### DATA DITAMPILKAN

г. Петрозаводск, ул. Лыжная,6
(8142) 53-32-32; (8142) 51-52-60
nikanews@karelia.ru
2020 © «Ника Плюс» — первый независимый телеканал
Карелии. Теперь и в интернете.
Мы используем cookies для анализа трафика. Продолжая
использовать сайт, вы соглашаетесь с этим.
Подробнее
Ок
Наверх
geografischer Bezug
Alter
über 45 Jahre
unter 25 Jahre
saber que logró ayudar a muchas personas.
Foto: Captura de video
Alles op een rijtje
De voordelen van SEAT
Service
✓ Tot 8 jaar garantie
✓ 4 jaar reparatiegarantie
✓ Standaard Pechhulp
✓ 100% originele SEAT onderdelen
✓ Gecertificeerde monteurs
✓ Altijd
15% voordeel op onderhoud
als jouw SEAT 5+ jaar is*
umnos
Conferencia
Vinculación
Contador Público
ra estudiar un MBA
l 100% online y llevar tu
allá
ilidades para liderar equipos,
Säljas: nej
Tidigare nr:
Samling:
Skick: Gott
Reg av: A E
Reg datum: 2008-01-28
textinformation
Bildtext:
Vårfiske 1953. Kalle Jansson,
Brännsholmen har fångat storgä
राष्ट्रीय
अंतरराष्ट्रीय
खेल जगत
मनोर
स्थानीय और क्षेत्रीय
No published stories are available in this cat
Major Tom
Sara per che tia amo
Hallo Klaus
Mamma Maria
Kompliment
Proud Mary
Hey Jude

######
### DATA DITAMPILKAN

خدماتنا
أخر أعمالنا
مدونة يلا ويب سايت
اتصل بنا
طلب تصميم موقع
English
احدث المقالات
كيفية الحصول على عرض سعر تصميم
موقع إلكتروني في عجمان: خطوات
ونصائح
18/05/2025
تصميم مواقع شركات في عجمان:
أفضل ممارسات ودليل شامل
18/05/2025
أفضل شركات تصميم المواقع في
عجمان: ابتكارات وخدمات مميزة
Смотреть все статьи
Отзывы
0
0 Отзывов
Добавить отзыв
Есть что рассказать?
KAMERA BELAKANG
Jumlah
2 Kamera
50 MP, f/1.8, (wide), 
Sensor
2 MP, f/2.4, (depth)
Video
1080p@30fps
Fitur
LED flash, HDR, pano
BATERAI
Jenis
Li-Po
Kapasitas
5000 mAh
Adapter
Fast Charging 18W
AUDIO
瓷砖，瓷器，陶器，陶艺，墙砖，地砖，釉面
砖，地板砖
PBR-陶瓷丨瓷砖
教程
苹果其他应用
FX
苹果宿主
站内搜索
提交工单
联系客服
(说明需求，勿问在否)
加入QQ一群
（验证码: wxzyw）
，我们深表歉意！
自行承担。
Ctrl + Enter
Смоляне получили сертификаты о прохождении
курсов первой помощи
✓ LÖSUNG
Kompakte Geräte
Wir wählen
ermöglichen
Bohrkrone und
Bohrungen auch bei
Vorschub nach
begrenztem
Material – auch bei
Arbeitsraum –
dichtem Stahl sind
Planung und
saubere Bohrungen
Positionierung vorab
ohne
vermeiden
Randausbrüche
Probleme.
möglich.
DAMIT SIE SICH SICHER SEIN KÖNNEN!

######

■ TUGAS DIKERJAKAN
Tulis ulang baris-baris data sebagai daftar JSON berisi string, satu string per baris, tanpa baris kosong. Mulai dari baris yang memuat "г. Петрозаводск, ул. Лыжная,6", lalu berhenti setelah baris yang memuat "unter 25 Jahre".

■ BAGIAN JAWABAN
[
  "г. Петрозаводск, ул. Лыжная,6",
  "(8142) 53-32-32; (8142) 51-52-60",
  "nikanews@karelia.ru",
  "2020 © «Ника Плюс» — первый независимый телеканал",
  "Карелии. Теперь и в интернете.",
  "Мы используем cookies для анализа трафика. Продолжая",
  "использовать сайт, вы соглашаетесь с этим.",
  "Подробнее",
  "Ок",
  "Наверх",
  "geografischer Bezug",
  "Alter",
  "über 45 Jahre",
  "unter 25 Jahre"
]